DIRECTIONS
Reproduce the lines of the material below, switching "sakury" to "třešně" wherever it occurs and leaving everything else unchanged. Omit the pictures from your answer.

(Dataset records)
►
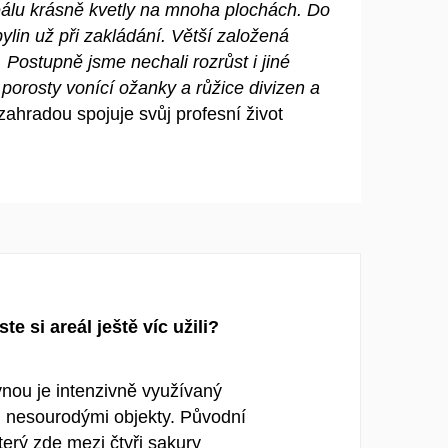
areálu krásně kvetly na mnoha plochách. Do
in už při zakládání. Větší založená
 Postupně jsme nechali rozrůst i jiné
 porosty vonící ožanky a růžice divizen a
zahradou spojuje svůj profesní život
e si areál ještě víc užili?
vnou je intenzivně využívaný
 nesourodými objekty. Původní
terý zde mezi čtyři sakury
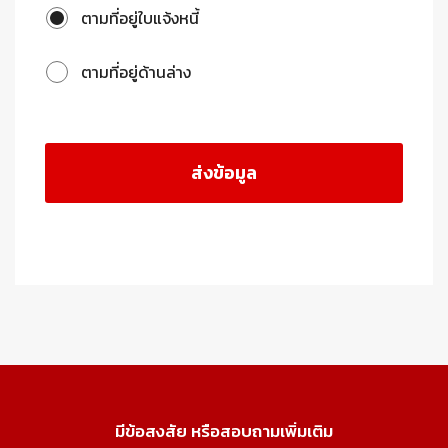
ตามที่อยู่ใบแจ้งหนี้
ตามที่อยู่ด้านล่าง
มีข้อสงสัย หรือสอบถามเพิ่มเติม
◄
EXERCISE ANSWER
areálu krásně kvetly na mnoha plochách. Do
in už při zakládání. Větší založená
 Postupně jsme nechali rozrůst i jiné
 porosty vonící ožanky a růžice divizen a
zahradou spojuje svůj profesní život
e si areál ještě víc užili?
vnou je intenzivně využívaný
 nesourodými objekty. Původní
terý zde mezi čtyři třešně
ตามที่อยู่ใบแจ้งหนี้
ตามที่อยู่ด้านล่าง
มีข้อสงสัย หรือสอบถามเพิ่มเติม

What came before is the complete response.